A followup report from the Washington Post
Up to 25 percent of people in whom psychiatrists would currently diagnose depression may only be reacting normally to stressful events such as a divorce or losing a job, according to a new analysis that reexamined how the standard diagnostic criteria are used.
The finding could have far-reaching consequences for the diagnosis of depression, the growing use of symptom checklists to identify those who may be depressed, and the $12 billion-a-year U.S. market for antidepressant drugs.
Diagnoses are currently made on the basis of a constellation of symptoms that include sadness, fatigue, insomnia and suicidal thoughts. The diagnostic manual used by doctors says that anyone who has at least five such symptoms for as little as two weeks may be clinically depressed. Only in the case of someone grieving over the death of a loved one is it normal for symptoms to last as long as two months, the manual says.
The new study, however, found that extended periods of depression-like symptoms are common in people who have been through other life stresses such as a divorce or a natural disaster and that they do not necessarily constitute illness.
The study also suggested that drug treatment may often be inappropriate for people who are experiencing painful -- but normal -- responses to life's stresses. Supportive therapy, on the other hand, may be useful -- and may keep someone who has been through a divorce or has lost a job from going on to develop full-blown depression.
The researchers -- including Michael B. First of Columbia University, the editor of the authoritative diagnostic manual -- based their findings on a national survey of 8,098 people. They found that those who had experienced a variety of stressful events frequently had prolonged periods in which they reported many symptoms of depression. Only a fraction, however, had severe symptoms that could be classified as clinical depression, the researchers said.
An estimated one in six Americans suffer depression at some point in their lives. Under the more limited criteria the researchers urged, that number would be 25 percent lower.
"The cost of not looking at context is you think anyone who comes under this diagnosis has a biological disorder, so should more or less automatically get antidepressant medication, and everything else is superfluous," said lead author Jerome Wakefield, a New York University researcher who studies the conceptual foundations of psychiatry. "There is a trend to treat people in this somewhat mechanized way."
Said First: "One issue this would play out at is at the level of medication. If someone has a normal grief reaction, you wouldn't give that person an antidepressant, you would favor counseling. If someone has major depression you would be more likely to medicate. So this could influence how clinicians think about medications or psychotherapy."
Drawing the line between normal and abnormal suffering has long been controversial in psychiatry, because people who have no disorders often experience the same symptoms as those who do, but their reactions typically are less prolonged and intense. Where to draw the line involves a degree of subjective judgment: If the criteria are too strict, some people who are depressed may not receive help.
After First oversaw the writing of the current edition of the manual, for example, a number of doctors contacted him about difficulties they had in applying the diagnosis, First said. One described a patient who was feeling acute grief after the death of her dog. The manual says doctors need not diagnose depression if symptoms follow the death of a loved one, and the doctor wanted to know whether the death of a pet met the criterion.
That question, First said, illustrated how difficult it was to establish a set of criteria that could encompass the complexity of human sorrow: The death of a spouse or a family member, he said, was only one of many things that could cause an acute grief reaction.
But he warned that people who are in pain after a divorce or other stressful event should not conclude that they simply ought to "buck up." They should seek the counsel of clinicians who would take the time to explore what caused the symptoms and whether they need treatment.

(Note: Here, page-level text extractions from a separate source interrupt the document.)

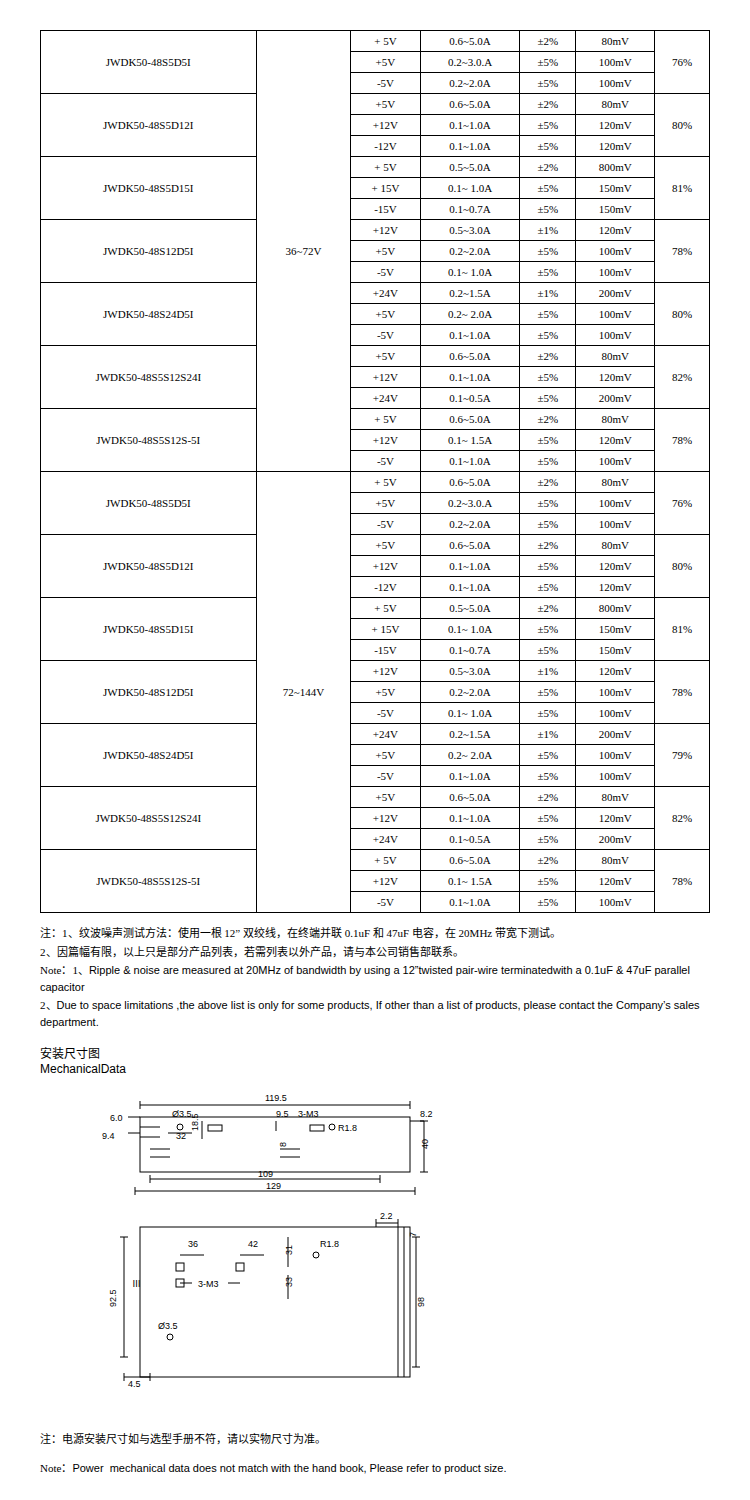| JWDK50-48S5D5I | 36~72V | + 5V | 0.6~5.0A | ±2% | 80mV | 76% |
| +5V | 0.2~3.0.A | ±5% | 100mV |
| -5V | 0.2~2.0A | ±5% | 100mV |
| JWDK50-48S5D12I | +5V | 0.6~5.0A | ±2% | 80mV | 80% |
| +12V | 0.1~1.0A | ±5% | 120mV |
| -12V | 0.1~1.0A | ±5% | 120mV |
| JWDK50-48S5D15I | + 5V | 0.5~5.0A | ±2% | 800mV | 81% |
| + 15V | 0.1~ 1.0A | ±5% | 150mV |
| -15V | 0.1~0.7A | ±5% | 150mV |
| JWDK50-48S12D5I | +12V | 0.5~3.0A | ±1% | 120mV | 78% |
| +5V | 0.2~2.0A | ±5% | 100mV |
| -5V | 0.1~ 1.0A | ±5% | 100mV |
| JWDK50-48S24D5I | +24V | 0.2~1.5A | ±1% | 200mV | 80% |
| +5V | 0.2~ 2.0A | ±5% | 100mV |
| -5V | 0.1~1.0A | ±5% | 100mV |
| JWDK50-48S5S12S24I | +5V | 0.6~5.0A | ±2% | 80mV | 82% |
| +12V | 0.1~1.0A | ±5% | 120mV |
| +24V | 0.1~0.5A | ±5% | 200mV |
| JWDK50-48S5S12S-5I | + 5V | 0.6~5.0A | ±2% | 80mV | 78% |
| +12V | 0.1~ 1.5A | ±5% | 120mV |
| -5V | 0.1~1.0A | ±5% | 100mV |
| JWDK50-48S5D5I | 72~144V | + 5V | 0.6~5.0A | ±2% | 80mV | 76% |
| +5V | 0.2~3.0.A | ±5% | 100mV |
| -5V | 0.2~2.0A | ±5% | 100mV |
| JWDK50-48S5D12I | +5V | 0.6~5.0A | ±2% | 80mV | 80% |
| +12V | 0.1~1.0A | ±5% | 120mV |
| -12V | 0.1~1.0A | ±5% | 120mV |
| JWDK50-48S5D15I | + 5V | 0.5~5.0A | ±2% | 800mV | 81% |
| + 15V | 0.1~ 1.0A | ±5% | 150mV |
| -15V | 0.1~0.7A | ±5% | 150mV |
| JWDK50-48S12D5I | +12V | 0.5~3.0A | ±1% | 120mV | 78% |
| +5V | 0.2~2.0A | ±5% | 100mV |
| -5V | 0.1~ 1.0A | ±5% | 100mV |
| JWDK50-48S24D5I | +24V | 0.2~1.5A | ±1% | 200mV | 79% |
| +5V | 0.2~ 2.0A | ±5% | 100mV |
| -5V | 0.1~1.0A | ±5% | 100mV |
| JWDK50-48S5S12S24I | +5V | 0.6~5.0A | ±2% | 80mV | 82% |
| +12V | 0.1~1.0A | ±5% | 120mV |
| +24V | 0.1~0.5A | ±5% | 200mV |
| JWDK50-48S5S12S-5I | + 5V | 0.6~5.0A | ±2% | 80mV | 78% |
| +12V | 0.1~ 1.5A | ±5% | 120mV |
| -5V | 0.1~1.0A | ±5% | 100mV |
注：1、纹波噪声测试方法：使用一根 12” 双绞线，在终端并联 0.1uF 和 47uF 电容，在 20MHz 带宽下测试。
2、因篇幅有限，以上只是部分产品列表，若需列表以外产品，请与本公司销售部联系。
Note：1、Ripple & noise are measured at 20MHz of bandwidth by using a 12”twisted pair-wire terminatedwith a 0.1uF & 47uF parallel capacitor
2、Due to space limitations ,the above list is only for some products, If other than a list of products, please contact the Company’s sales department.
安装尺寸图
MechanicalData
119.5 6.0 9.4 Ø3.5 32 18.5 9.5 3-M3 8 R1.8 8.2 40 109 129 2.2 7 36 42 31 R1.8 92.5 98 3-M3 33 Ø3.5 4.5 Ⅲ
注：电源安装尺寸如与选型手册不符，请以实物尺寸为准。
Note：Power mechanical data does not match with the hand book, Please refer to product size.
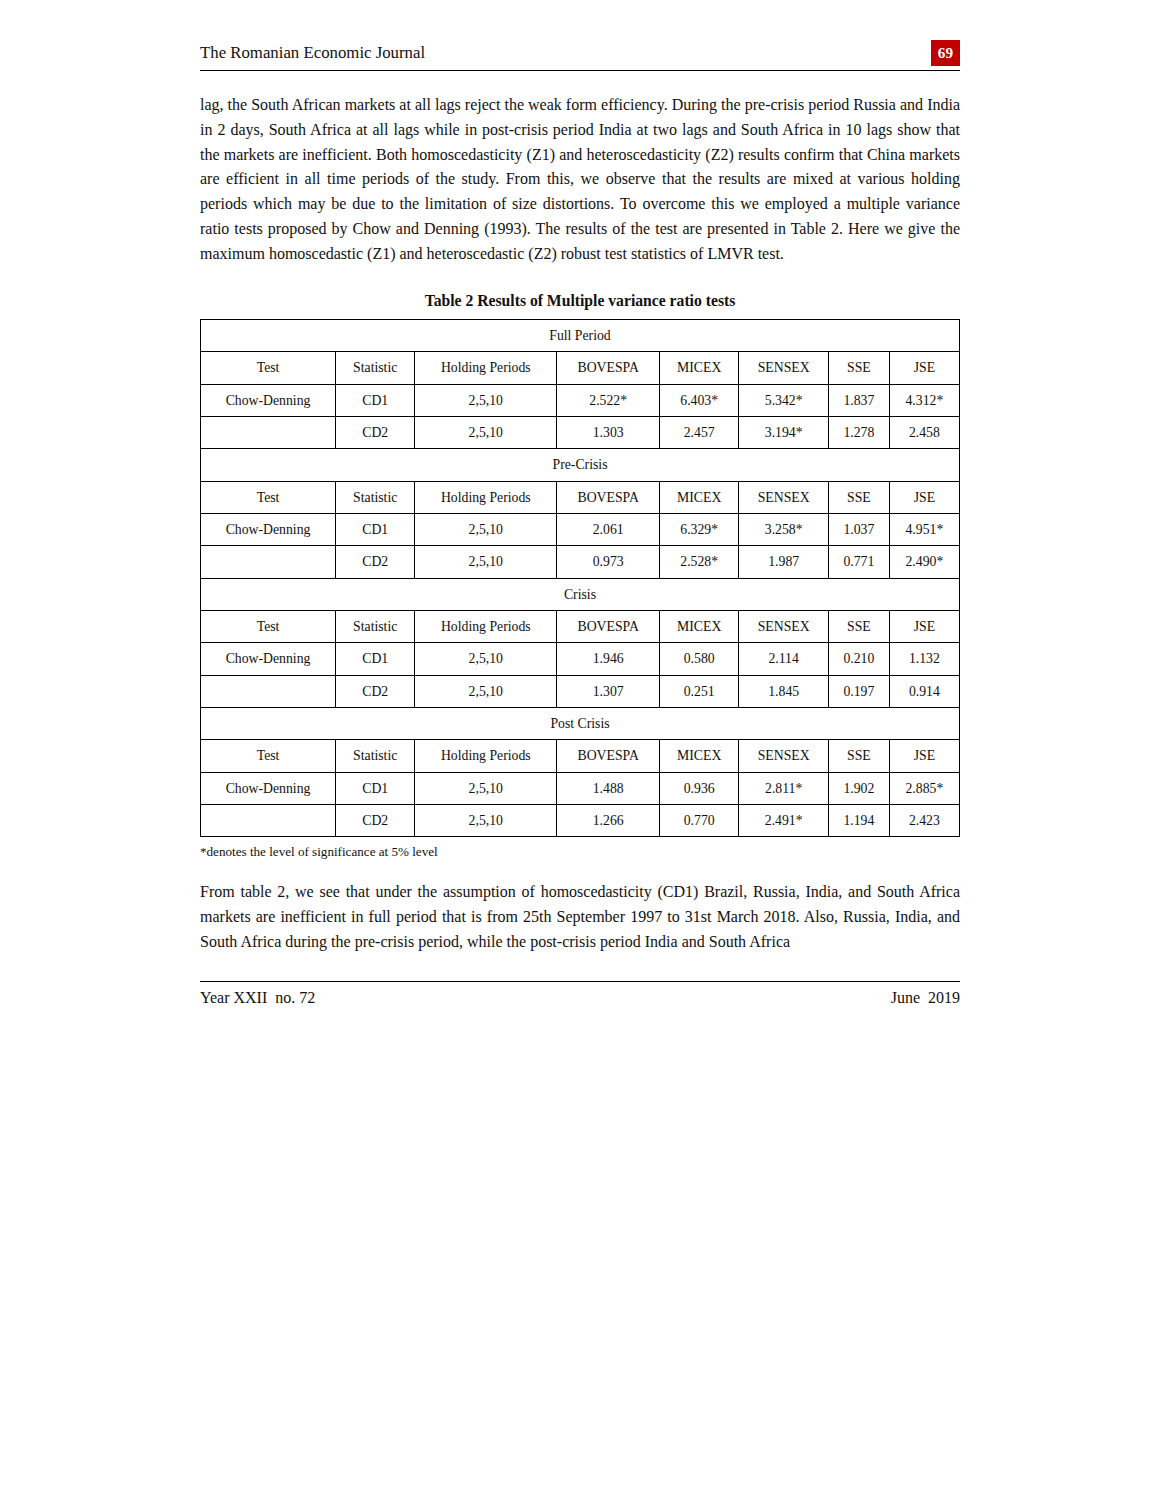The Romanian Economic Journal
69
lag, the South African markets at all lags reject the weak form efficiency. During the pre-crisis period Russia and India in 2 days, South Africa at all lags while in post-crisis period India at two lags and South Africa in 10 lags show that the markets are inefficient. Both homoscedasticity (Z1) and heteroscedasticity (Z2) results confirm that China markets are efficient in all time periods of the study. From this, we observe that the results are mixed at various holding periods which may be due to the limitation of size distortions. To overcome this we employed a multiple variance ratio tests proposed by Chow and Denning (1993). The results of the test are presented in Table 2. Here we give the maximum homoscedastic (Z1) and heteroscedastic (Z2) robust test statistics of LMVR test.
Table 2 Results of Multiple variance ratio tests
| Full Period |
| Test | Statistic | Holding Periods | BOVESPA | MICEX | SENSEX | SSE | JSE |
| Chow-Denning | CD1 | 2,5,10 | 2.522* | 6.403* | 5.342* | 1.837 | 4.312* |
| | CD2 | 2,5,10 | 1.303 | 2.457 | 3.194* | 1.278 | 2.458 |
| Pre-Crisis |
| Test | Statistic | Holding Periods | BOVESPA | MICEX | SENSEX | SSE | JSE |
| Chow-Denning | CD1 | 2,5,10 | 2.061 | 6.329* | 3.258* | 1.037 | 4.951* |
| | CD2 | 2,5,10 | 0.973 | 2.528* | 1.987 | 0.771 | 2.490* |
| Crisis |
| Test | Statistic | Holding Periods | BOVESPA | MICEX | SENSEX | SSE | JSE |
| Chow-Denning | CD1 | 2,5,10 | 1.946 | 0.580 | 2.114 | 0.210 | 1.132 |
| | CD2 | 2,5,10 | 1.307 | 0.251 | 1.845 | 0.197 | 0.914 |
| Post Crisis |
| Test | Statistic | Holding Periods | BOVESPA | MICEX | SENSEX | SSE | JSE |
| Chow-Denning | CD1 | 2,5,10 | 1.488 | 0.936 | 2.811* | 1.902 | 2.885* |
| | CD2 | 2,5,10 | 1.266 | 0.770 | 2.491* | 1.194 | 2.423 |
*denotes the level of significance at 5% level
From table 2, we see that under the assumption of homoscedasticity (CD1) Brazil, Russia, India, and South Africa markets are inefficient in full period that is from 25th September 1997 to 31st March 2018. Also, Russia, India, and South Africa during the pre-crisis period, while the post-crisis period India and South Africa
Year XXII no. 72
June 2019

Still, Wakefield and Allan Horwitz, a researcher at Rutgers University who studies the sociology of mental disorders, said their study, which was published in this month's issue of the Archives of General Psychiatry, pointed out that sadness has increasingly come to be seen as pathological in the United States. They have written a book called "The Loss of Sadness: How Psychiatry Transformed Normal Sorrow Into Depressive Disorder."
Pharmaceutical companies, the psychiatric profession and patient advocacy groups have all contributed to the phenomenon, Horwitz added. Companies stand to make more money from the one-size-fits-all approach, researchers find the cookie-cutter model of disease makes it easier to do studies, and psychiatry has come to think of itself as "the arbiter of normality," he said.
Patient groups, Horwitz added, think that the stigma attached to mental illnesses would be reduced if they were shown to be more common.
"The way in which people interpret their emotions is changing," Horwitz said. "People are starting to think that any sort of negative emotion is unnatural, that they can take medication and feel better. What that can also do is . . . make it less likely for people to make real changes in their lives that might be better than medications."